One major bug surfaced during deployment: my app.py was loading the char-level and word-level TF-IDF vectorizers but stacking their output features in the wrong order relative to how the model was trained. This silently degraded predictions instead of throwing an error, which made it harder to catch. Fixing it meant carefully re-checking the exact feature order used at training time and matching it precisely in the inference code.

The bigger, non-technical challenge was data scarcity.
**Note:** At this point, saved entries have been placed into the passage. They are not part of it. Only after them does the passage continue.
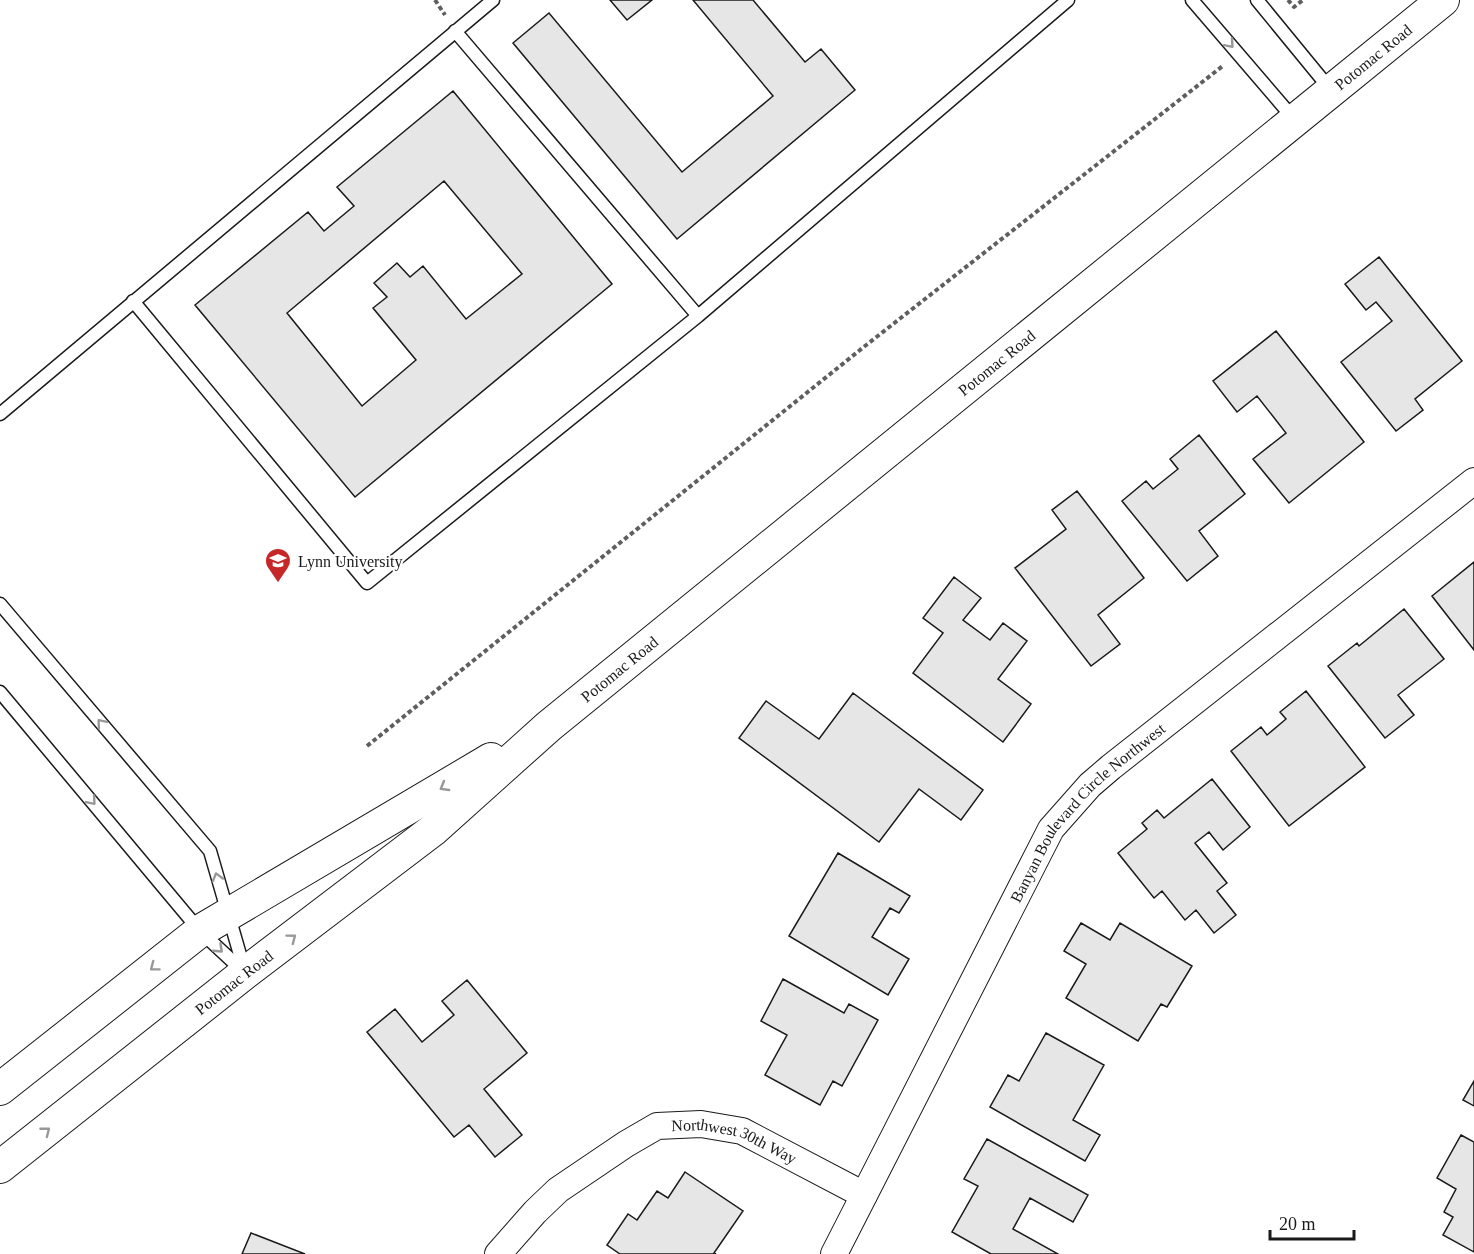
<svg xmlns="http://www.w3.org/2000/svg" width="1474" height="1254" font-family="Georgia,serif">
<style>
.building{fill:#e6e6e6;stroke:#1a1a1a;stroke-width:1.5;fill-rule:evenodd}
.lines{fill:none;stroke-linecap:round;stroke-linejoin:round}
.service-casing{stroke:#1a1a1a;stroke-width:15}
.minor-casing{stroke:#1a1a1a;stroke-width:28}
.tertiary-casing{stroke:#1a1a1a;stroke-width:34}
.path{stroke:#5f5f5f;stroke-width:4;stroke-dasharray:4.5 3;stroke-linecap:butt}
.service{stroke:#fff;stroke-width:12}
.minor{stroke:#fff;stroke-width:26}
.tertiary{stroke:#fff;stroke-width:32}
.oneway{stroke:#989898}
.labels{text-anchor:middle;stroke-width:4.5;stroke-linejoin:round;paint-order:stroke}
.street-label{font-size:16px;fill:#1a1a1a;stroke:#fff}
.poi-label{font-size:16px;fill:#1a1a1a;stroke:#fff;text-anchor:start}
</style>
<rect width="100%" height="100%" fill="#fff"/>
<!-- building -->
<path class="building" d="M610,0H652L627,20Z
M693,0H753L805,62L821,49L855,90L677,239L513,43L549,13L682,172L773,96Z
M453,91L612,284L355,497L195,305L308,212L324,231L354,206L337,187ZM444,181L522,274L466,319L423,266L410,277L397,263L374,283L387,297L373,308L416,360L362,406L287,313Z
M1379,257L1462,361L1415,399L1423,410L1396,431L1341,362L1392,321L1376,302L1366,310L1345,284Z
M1276,331L1364,442L1289,503L1253,459L1286,433L1257,396L1237,412L1213,381Z
M1199,435L1245,494L1199,531L1218,556L1187,581L1122,501L1146,481L1153,489L1178,469L1170,459Z
M1077,491L1144,578L1098,615L1120,644L1091,666L1015,568L1066,529L1052,510Z
M1474,562V650L1432,596Z
M954,577L981,598L963,620L990,640L1003,623L1027,641L998,679L1031,704L1003,742L913,673L943,633L923,618Z
M1404,609L1444,659L1398,695L1414,715L1385,738L1328,666L1357,643L1359,646Z
M1306,691L1365,767L1289,826L1231,751L1261,727L1267,735L1286,719L1280,712Z
M853,693L983,790L961,820L919,789L879,842L739,738L766,701L819,739Z
M1212,779L1250,827L1223,850L1209,832L1195,843L1227,883L1217,891L1236,915L1214,933L1196,910L1185,920L1162,891L1154,898L1118,853L1147,829L1142,823L1157,810L1164,818Z
M838,853L910,896L899,913L890,908L872,937L909,959L888,995L789,936Z
M1081,923L1110,940L1120,923L1192,966L1167,1007L1161,1004L1138,1041L1066,998L1086,964L1064,951Z
M783,979L844,1013L849,1004L878,1020L842,1086L833,1081L820,1105L765,1075L787,1035L761,1021Z
M467,980L527,1053L484,1089L522,1135L495,1157L469,1125L454,1137L367,1032L395,1009L422,1042L454,1015L442,1001Z
M1046,1033L1104,1065L1073,1120L1100,1135L1085,1161L990,1107L1008,1075L1019,1081Z
M1474,1081V1106L1463,1100Z
M1461,1135L1474,1142V1252L1443,1235L1453,1217L1444,1212L1456,1189L1437,1178Z
M987,1139L1088,1195L1073,1222L1030,1198L1013,1229L1058,1254H991L952,1232L978,1186L964,1179Z
M685,1172L743,1211L714,1253L716,1254H620L607,1245L628,1214L637,1220L657,1191L668,1198Z
M251,1233L305,1254H242Z"/>
<g class="lines">
<defs>
<path id="service" d="M1192,0L1294,119
M1257,0L1330,89
M455,31L698,316
M133,301L367,583L698,316L1068,0
M0,414L493,0
M0,604L210,851L245,972
M0,692L200,931L244,972"/>
<g id="minor">
<path id="s1" d="M498,1254L535,1212L558,1190L626,1144L657,1126L701,1124L742,1131L864,1195"/>
<path id="s2" d="M834,1254L1051,829L1090,785L1111,767L1474,481"/>
</g>
<g id="tertiary">
<path d="M0,1089L200,931L491,759"/>
<path id="s3" d="M0,1167L245,973L433,830L549,726L1443,0"/>
</g>
</defs>
<!-- service casing -->
<use href="#service" class="service-casing"/>
<!-- minor casing -->
<use href="#minor" class="minor-casing"/>
<!-- tertiary casing -->
<use href="#tertiary" class="tertiary-casing"/>
<!-- path -->
<path class="path" d="M435,0L445,15
M1288,0L1294,7L1303,0
M367,746L865,346L1224,65"/>
<!-- service -->
<use href="#service" class="service"/>
<!-- minor -->
<use href="#minor" class="minor"/>
<!-- tertiary -->
<use href="#tertiary" class="tertiary"/>
</g>
<!-- one-way arrows -->
<defs><path id="oneway-chevron" d="M-2-3.5L2.5 0L-2 3.5" fill="none" stroke-width="1.6" stroke-linecap="round" stroke-linejoin="round" transform="scale(1.5)"/></defs>
<g class="oneway">
<use href="#oneway-chevron" transform="translate(1230 44) rotate(49)"/>
<use href="#oneway-chevron" transform="translate(101 723) rotate(-130)"/>
<use href="#oneway-chevron" transform="translate(444 787) rotate(150)"/>
<use href="#oneway-chevron" transform="translate(92 801) rotate(50)"/>
<use href="#oneway-chevron" transform="translate(217 877) rotate(-106)"/>
<use href="#oneway-chevron" transform="translate(292 938) rotate(-37)"/>
<use href="#oneway-chevron" transform="translate(219 949) rotate(43)"/>
<use href="#oneway-chevron" transform="translate(154 967) rotate(143)"/>
<use href="#oneway-chevron" transform="translate(46 1131) rotate(-38)"/>
</g>
<!-- icons -->
<defs>
<symbol id="university-pin" viewBox="-11 -11 22 30"><path d="M0 17L-7.5 6A9.5 9.5 0 1 1 7.5 6Z" fill="#c62828" stroke="#fff"/><path d="M0-5L7-2L0 1L-7-2ZM-4 1L0 2.5L4 1V4Q0 6-4 4Z" fill="#fff"/></symbol>
</defs>
<g fill-rule="evenodd">
<use href="#university-pin" x="263" y="546" width="30" height="40"/>
</g>
<g class="labels">
<!-- street labels -->
<g class="street-label">
<text dy="6" stroke="none"><textPath href="#s3" startOffset="1766">Potomac Road</textPath></text>
<text dy="6" stroke="none"><textPath href="#s3" startOffset="1281">Potomac Road</textPath></text>
<text dy="6" stroke="none"><textPath href="#s3" startOffset="795">Potomac Road</textPath></text>
<text dy="6" stroke="none"><textPath href="#s2" startOffset="513">Banyan Boulevard Circle Northwest</textPath></text>
<text dy="6" stroke="none"><textPath href="#s3" startOffset="298">Potomac Road</textPath></text>
<text dy="6" stroke="none"><textPath href="#s1" startOffset="286">Northwest 30th Way</textPath></text>
</g>
<!-- poi labels -->
<g class="poi-label">
<text x="298" y="567">Lynn University</text>
</g>
</g>
<!-- scale -->
<path d="M1270 1230v9h84v-9" fill="none" stroke="#1a1a1a" stroke-width="3"/>
<text x="1279" y="1230" font-size="18" fill="#1a1a1a" stroke="#ffffff" stroke-width="4.5" paint-order="stroke">20 m</text>
</svg>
There was no shortcut around the fact that almost no labeled Sindhi sentiment data exists anywhere — I had to build the entire pipeline myself, from raw newspaper text to a clean, labeled, and eventually expanded dataset.

Accomplishments that I'm proud of

  • Built and published one of very few public, labeled Sindhi sentiment datasets, growing it from ~1,898 to 4,400 sentences through a back-translation + LLM-generation pipeline.
  • Shipped a fully working, publicly accessible demo — not just a notebook.
  • Did the entire data collection, labeling, expansion, modeling, debugging, and deployment pipeline solo.

What I learned

How much of "doing NLP for a low-resource language" is really data engineering, not modeling. I also got a lot more careful about debugging silent failure modes in ML pipelines — the TF-IDF feature-order bug taught me to be much stricter about preprocessing parity between training and inference.

What's next for SindhiSense

I'm currently extending this work into Sindhi Named Entity Recognition using mBERT, and exploring a dubbing/TTS pipeline for Sindhi-language film and media. The longer-term goal is a small but real NLP toolkit for Sindhi.